Teen Sexting on the Rise, Despite Legal Consequences

Being a teenager is not easy. In addition to the pressures that come from increasing responsibilities at home and at school, teens are also dealing with surging hormones and learning how to navigate the complex world of romantic relationships.

The digital age has brought a whole host of new complications to teen relationships. For example, using cellphones to send sexually suggestive or explicit pictures — called “sexting” — has become popular in some circles. However, many teens don’t realize that sexting can have serious long-term consequences, including sex crimes charges and obligations like registering as sex offenders.
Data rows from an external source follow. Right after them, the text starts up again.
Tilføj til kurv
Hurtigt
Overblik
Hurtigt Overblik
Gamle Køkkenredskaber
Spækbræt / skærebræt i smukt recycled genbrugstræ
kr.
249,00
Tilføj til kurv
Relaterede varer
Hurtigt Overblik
Teens Not Deterred by Possible Criminal Charges

A new study from researchers at the University of Utah revealed that 20 percent of high school students have used their cellphones to send a sexually explicit image of themselves to another person. Nearly 40 percent have received such an image. In addition, more than 25 percent of high school students have forwarded explicit cellphone photographs of another person to their friends and classmates.
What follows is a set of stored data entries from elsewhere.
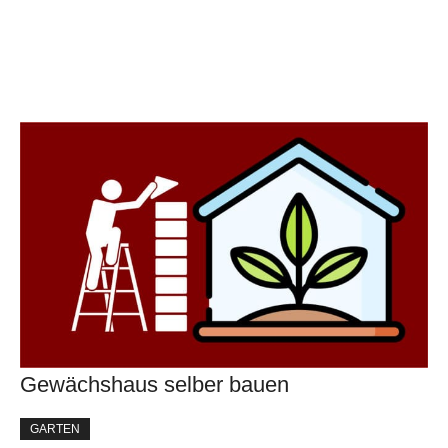
Gewächshaus selber bauen
GARTEN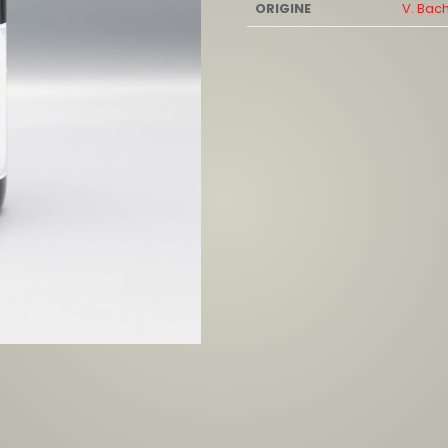
ORIGINE
V. Bac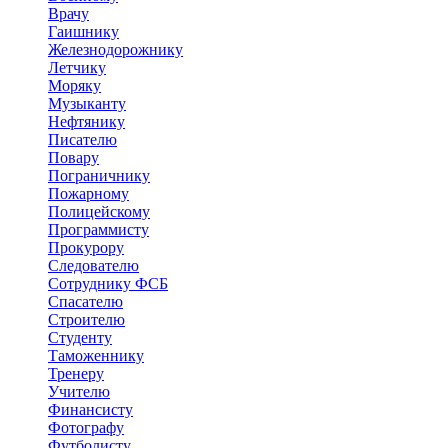
Врачу
Гаишнику
Железнодорожнику
Летчику
Моряку
Музыканту
Нефтянику
Писателю
Повару
Пограничнику
Пожарному
Полицейскому
Программисту
Прокурору
Следователю
Сотруднику ФСБ
Спасателю
Строителю
Студенту
Таможеннику
Тренеру
Учителю
Финансисту
Фотографу
Футболисту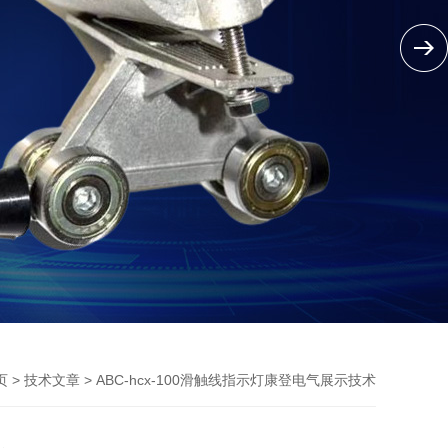
>
> ABC-hcx-100滑触线指示灯康登电气展示技术
页
技术文章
Surprisingly, the threat of legal consequences does not appear to deter teenagers from sexting each other. Approximately one-third of the teenagers in the study who admitted to sending or forwarding explicit photographs were aware that sexting could have serious legal consequences. However, overall, the teens who were aware of the possible criminal repercussions of sexting were actually far more likely to have sexted than teens who were not aware of the consequences.
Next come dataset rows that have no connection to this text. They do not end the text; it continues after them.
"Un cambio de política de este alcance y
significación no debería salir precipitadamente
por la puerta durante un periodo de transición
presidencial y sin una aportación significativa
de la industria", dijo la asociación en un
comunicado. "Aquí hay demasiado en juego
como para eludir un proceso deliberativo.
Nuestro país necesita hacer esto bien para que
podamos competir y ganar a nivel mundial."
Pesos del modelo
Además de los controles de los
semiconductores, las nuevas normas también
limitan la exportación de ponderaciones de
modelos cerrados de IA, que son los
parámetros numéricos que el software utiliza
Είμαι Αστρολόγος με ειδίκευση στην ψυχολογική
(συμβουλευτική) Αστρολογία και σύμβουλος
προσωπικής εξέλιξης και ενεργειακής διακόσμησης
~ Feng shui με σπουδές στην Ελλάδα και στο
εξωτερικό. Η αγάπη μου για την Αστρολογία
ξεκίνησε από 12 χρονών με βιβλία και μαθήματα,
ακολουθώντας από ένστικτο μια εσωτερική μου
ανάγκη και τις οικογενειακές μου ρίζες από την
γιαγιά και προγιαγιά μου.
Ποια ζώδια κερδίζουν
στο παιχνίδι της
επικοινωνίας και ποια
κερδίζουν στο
The study’s author says that the results may be indicative of a common teen logic fallacy – while teens understand that a behavior could theoretically be dangerous, they do not believe that bad things could ever happen to them.

Texas Sexting Penalties

In many states, sexting is a felony that can bring child pornography charges and lifetime sex offender registration requirements.

This used to be the case in Texas, but the state now takes a less punitive view. A bill passed in 2011 made teen sexting a misdemeanor. On a first offense, teens can be sentenced to participate in educational programming and may be required to pay a fine. Severe or repeat offenses, however, could still carry jail time.

Even with this change, Texas sexting charges should not be taken lightly. Teenagers charged with sexting offenses are encouraged to consult with an experienced Texas criminal defense attorney and should never attempt to resolve the charges on their own.